• Problem details: According to the passage about the James Pharmacy, why is the building historically significant? Explain in one to three sentences.

• Passage:
[Start of Attachment]

The James Pharmacy is a historic building at 2 Pennywise Lane in Old Saybrook, Connecticut. Built in an evolutionary manner beginning about 1820, it is significant as the home and workplace of Anna Louise James (1886–1977), who was the first African-American woman pharmacist in the state, and owned the pharmacy for some time. It is also the birthplace and childhood home of author Ann Petry, who was James' niece. The building was listed on the National Register of Historic Places in 1994, and is a contributing element in the Old Saybrook South Green district.

[End of Attachment]

Stored items:
[Start of Attachment]

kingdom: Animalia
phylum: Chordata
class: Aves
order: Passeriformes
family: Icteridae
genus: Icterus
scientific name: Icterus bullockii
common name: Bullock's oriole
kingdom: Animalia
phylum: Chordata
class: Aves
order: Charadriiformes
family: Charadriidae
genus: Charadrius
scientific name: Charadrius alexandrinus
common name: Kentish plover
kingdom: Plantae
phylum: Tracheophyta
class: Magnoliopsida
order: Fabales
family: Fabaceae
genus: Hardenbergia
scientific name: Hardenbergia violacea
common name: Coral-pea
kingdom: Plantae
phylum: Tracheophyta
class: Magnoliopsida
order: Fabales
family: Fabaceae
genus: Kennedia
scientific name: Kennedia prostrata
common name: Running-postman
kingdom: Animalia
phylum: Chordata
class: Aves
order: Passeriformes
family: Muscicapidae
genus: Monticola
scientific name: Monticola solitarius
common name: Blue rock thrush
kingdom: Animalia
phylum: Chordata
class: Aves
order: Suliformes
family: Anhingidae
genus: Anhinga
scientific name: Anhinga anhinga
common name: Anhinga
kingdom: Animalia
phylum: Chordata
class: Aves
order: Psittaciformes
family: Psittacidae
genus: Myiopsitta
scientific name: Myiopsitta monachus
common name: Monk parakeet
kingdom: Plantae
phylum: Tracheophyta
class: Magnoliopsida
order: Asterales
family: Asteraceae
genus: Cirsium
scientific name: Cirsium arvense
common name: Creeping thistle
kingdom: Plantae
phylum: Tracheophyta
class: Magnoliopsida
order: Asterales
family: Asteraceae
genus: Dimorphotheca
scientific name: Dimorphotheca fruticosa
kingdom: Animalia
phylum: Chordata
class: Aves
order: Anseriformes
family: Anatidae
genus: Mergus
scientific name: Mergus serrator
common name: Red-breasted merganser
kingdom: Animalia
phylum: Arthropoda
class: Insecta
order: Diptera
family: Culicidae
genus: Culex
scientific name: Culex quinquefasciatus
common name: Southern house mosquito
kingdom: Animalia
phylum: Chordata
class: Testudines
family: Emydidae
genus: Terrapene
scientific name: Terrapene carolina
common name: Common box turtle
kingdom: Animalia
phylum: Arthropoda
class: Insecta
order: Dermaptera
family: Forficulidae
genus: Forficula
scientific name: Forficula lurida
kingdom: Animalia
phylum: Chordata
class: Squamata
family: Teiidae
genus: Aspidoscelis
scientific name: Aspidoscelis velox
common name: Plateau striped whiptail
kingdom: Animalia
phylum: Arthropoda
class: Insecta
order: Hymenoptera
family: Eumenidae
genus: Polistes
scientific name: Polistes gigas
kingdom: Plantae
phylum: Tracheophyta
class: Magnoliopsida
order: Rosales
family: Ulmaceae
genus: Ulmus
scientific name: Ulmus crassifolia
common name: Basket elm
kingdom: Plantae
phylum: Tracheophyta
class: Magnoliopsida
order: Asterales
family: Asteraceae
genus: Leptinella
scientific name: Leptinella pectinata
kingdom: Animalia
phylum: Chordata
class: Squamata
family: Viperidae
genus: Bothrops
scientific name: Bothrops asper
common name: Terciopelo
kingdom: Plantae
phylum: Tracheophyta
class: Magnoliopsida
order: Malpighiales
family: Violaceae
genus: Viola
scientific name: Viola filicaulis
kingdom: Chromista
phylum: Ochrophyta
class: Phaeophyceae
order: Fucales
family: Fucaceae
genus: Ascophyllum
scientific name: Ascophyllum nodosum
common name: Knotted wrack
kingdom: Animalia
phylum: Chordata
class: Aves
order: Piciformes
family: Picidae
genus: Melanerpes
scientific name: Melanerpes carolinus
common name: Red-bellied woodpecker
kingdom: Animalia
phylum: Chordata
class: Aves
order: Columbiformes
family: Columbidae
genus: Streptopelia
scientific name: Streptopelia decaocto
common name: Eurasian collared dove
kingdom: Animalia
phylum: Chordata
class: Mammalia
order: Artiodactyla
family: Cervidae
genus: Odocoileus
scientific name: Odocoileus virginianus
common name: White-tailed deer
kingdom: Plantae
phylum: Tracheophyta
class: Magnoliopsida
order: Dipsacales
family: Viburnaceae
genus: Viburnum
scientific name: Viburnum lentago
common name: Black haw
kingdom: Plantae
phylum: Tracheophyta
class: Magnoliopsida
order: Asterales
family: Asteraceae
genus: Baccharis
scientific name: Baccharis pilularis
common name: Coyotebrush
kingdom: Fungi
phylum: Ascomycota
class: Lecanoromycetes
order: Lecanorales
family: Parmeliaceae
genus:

[End of Attachment]

• Response to the exercise: The building is significant as the home and workplace of Anna Louise James (1886–1977), the first African-American woman pharmacist in Connecticut, who owned the pharmacy for some time. It is also the birthplace and childhood home of author Ann Petry, James' niece.